Consigne:
Indiquez combien de lignes des enregistrements contiennent la chaîne « thermometer », en respectant la casse, et donnez uniquement ce nombre.

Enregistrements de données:

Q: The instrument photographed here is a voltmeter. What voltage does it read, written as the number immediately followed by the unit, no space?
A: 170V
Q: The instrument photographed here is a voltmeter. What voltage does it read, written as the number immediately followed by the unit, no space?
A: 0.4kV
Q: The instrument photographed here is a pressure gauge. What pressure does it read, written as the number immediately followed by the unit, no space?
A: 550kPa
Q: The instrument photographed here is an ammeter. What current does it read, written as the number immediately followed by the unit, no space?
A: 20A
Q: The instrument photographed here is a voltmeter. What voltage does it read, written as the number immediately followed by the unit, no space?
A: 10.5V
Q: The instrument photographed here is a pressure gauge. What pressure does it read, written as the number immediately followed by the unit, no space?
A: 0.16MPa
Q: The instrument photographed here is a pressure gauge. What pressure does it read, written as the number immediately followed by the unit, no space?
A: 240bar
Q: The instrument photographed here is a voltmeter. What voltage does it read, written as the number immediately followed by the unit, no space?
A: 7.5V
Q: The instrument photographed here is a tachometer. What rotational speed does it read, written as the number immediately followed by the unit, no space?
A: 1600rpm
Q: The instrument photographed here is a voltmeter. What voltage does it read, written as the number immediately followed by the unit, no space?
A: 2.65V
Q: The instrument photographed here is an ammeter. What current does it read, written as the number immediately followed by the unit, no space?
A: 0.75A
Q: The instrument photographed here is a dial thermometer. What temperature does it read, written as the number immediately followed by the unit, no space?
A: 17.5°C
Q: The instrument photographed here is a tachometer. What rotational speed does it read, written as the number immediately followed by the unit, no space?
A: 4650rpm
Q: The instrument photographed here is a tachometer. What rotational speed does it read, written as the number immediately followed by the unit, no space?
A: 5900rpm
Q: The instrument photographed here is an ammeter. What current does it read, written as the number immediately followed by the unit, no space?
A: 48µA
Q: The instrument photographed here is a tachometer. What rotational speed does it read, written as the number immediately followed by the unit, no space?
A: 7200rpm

Réponse attendue:
1